И, конечно, нельзя пройти мимо того обстоятельства, что в тексте «Заката Европы» есть фраза, которая предвосхищает такой исследовательский прием Бахтина, как установление связей между отдельной формой музыкального творчества и явлением, относящимся к иной сфере интеллектуально-художественной деятельности. Фраза эта сводится к перечню корреляций, объединяющих, казалось бы, полностью автономные феномены, среди которых нашла свое место и полифония. Данный перечень, впрочем, помещен в оправу риторического вопроса, поскольку, как полагает Шпенглер, способность увидеть «морфологическое сродство» внешне чуждых явлений — вещь крайне редкая, хотя и желательная. «Кому известно, — вопрошает Шпенглер, имея в виду современное ему научное гуманитарное сообщество, — что существует глубокая общность форм между дифференциальным исчислением и династическим государственным принципом эпохи Людовика XIV, между государственным устройством античного полиса и Эвклидовой геометрией, между пространственной перспективой западной масляной живописи и преодолением пространства при помощи железных дорог, телефонов и дальнобойных орудий, между контрапунктической инструментальной музыкой и экономической системой кредита?»

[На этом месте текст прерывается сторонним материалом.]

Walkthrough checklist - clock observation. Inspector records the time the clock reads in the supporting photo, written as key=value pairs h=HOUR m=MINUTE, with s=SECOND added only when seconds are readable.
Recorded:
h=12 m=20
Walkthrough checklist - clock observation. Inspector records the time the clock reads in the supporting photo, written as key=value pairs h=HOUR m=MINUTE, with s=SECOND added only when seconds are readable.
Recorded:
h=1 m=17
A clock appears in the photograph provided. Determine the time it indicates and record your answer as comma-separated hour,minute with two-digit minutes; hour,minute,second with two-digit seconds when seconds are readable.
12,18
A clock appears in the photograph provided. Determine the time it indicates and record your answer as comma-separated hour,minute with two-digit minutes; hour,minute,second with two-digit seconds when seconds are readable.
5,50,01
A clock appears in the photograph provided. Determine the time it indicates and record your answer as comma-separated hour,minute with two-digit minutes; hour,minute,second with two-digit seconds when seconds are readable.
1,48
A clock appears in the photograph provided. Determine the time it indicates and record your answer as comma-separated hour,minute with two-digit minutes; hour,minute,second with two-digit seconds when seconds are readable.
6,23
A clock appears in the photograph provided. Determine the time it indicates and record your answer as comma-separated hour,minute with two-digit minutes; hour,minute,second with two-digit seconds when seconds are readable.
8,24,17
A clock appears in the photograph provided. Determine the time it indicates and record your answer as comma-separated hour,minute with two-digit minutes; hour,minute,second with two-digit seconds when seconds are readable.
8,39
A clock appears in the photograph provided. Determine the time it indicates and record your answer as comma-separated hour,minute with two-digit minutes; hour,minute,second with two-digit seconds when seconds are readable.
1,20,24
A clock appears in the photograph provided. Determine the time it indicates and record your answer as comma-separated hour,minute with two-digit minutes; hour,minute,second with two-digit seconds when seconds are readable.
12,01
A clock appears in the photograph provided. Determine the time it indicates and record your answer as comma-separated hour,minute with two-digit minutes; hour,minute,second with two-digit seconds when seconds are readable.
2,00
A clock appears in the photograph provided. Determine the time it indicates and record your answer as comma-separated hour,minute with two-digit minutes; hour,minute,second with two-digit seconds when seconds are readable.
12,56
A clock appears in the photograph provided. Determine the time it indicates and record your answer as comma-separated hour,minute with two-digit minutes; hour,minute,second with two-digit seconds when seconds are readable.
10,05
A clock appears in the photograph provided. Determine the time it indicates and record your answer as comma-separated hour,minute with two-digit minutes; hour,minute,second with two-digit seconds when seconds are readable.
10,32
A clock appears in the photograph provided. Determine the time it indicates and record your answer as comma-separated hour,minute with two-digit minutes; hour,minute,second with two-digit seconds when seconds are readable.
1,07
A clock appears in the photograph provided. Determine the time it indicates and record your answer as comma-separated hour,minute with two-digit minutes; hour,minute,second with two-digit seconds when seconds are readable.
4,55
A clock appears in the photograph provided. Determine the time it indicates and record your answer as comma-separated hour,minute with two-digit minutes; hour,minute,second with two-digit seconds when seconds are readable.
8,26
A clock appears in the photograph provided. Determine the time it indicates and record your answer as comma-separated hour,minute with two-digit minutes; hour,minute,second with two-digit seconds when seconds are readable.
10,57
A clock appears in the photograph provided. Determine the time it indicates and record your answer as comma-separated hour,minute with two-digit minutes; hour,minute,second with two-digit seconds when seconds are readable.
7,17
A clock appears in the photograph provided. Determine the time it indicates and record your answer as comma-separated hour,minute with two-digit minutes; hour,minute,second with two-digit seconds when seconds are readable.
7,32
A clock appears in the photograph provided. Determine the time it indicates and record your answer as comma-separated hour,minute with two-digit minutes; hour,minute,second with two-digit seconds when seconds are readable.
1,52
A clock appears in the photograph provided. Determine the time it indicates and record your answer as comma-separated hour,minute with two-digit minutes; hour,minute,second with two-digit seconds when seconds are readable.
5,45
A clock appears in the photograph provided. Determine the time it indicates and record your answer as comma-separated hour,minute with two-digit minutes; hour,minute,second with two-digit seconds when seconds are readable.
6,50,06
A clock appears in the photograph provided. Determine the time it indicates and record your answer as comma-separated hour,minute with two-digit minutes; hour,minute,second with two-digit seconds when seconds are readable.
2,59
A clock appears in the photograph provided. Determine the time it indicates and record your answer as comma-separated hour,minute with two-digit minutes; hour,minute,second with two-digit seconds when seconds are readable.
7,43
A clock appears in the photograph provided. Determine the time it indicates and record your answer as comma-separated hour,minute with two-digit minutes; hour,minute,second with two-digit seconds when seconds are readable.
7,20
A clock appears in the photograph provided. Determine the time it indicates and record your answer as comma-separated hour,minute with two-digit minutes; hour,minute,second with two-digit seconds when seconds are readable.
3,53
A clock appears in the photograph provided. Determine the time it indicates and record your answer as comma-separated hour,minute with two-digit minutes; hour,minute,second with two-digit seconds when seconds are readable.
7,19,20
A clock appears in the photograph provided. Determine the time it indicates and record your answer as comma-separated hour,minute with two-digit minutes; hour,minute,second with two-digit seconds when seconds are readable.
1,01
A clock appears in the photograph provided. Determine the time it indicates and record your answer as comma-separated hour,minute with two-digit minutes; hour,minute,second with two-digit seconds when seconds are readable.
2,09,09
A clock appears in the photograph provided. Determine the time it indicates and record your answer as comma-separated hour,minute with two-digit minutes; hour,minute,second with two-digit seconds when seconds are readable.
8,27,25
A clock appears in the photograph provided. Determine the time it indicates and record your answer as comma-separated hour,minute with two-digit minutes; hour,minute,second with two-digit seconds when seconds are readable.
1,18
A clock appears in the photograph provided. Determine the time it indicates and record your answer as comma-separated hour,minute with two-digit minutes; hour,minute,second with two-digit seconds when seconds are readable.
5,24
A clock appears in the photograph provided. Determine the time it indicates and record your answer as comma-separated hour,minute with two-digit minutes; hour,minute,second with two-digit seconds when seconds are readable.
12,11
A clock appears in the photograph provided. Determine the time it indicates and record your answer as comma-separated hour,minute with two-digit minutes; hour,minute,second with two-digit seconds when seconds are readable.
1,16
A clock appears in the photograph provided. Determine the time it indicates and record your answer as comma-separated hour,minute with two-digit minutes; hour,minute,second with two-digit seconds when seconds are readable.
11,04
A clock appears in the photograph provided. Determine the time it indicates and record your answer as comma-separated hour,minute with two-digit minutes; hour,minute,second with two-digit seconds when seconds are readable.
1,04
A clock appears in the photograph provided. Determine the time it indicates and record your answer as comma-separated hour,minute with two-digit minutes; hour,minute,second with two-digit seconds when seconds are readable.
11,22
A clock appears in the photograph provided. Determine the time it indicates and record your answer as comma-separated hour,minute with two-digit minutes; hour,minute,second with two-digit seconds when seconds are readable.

Если бы впоследствии Шпенглер ознакомился с «Проблемами творчества Достоевского», то, без сомнения, внес бы Бахтина в короткий, но почетный список людей, которым ведомо осознание «глубокой общности» различных культурных форм. Однако гипотетические встречи — предмет альтернативной истории, а нас интересует история реальная, поэтому мы возвращаемся к характеристике содержания и композиции книги, на долгие годы ставшей настоящей «визитной карточкой» Бахтина.
Вторая, третья и четвертая главы первой части «Проблем творчества Достоевского» сводятся к подробной характеристике «относительной свободы и самостоятельности героя и его голоса в условиях полифонического замысла», «особой постановки идеи в нем» и «новых принципов связи, образующих целое романа».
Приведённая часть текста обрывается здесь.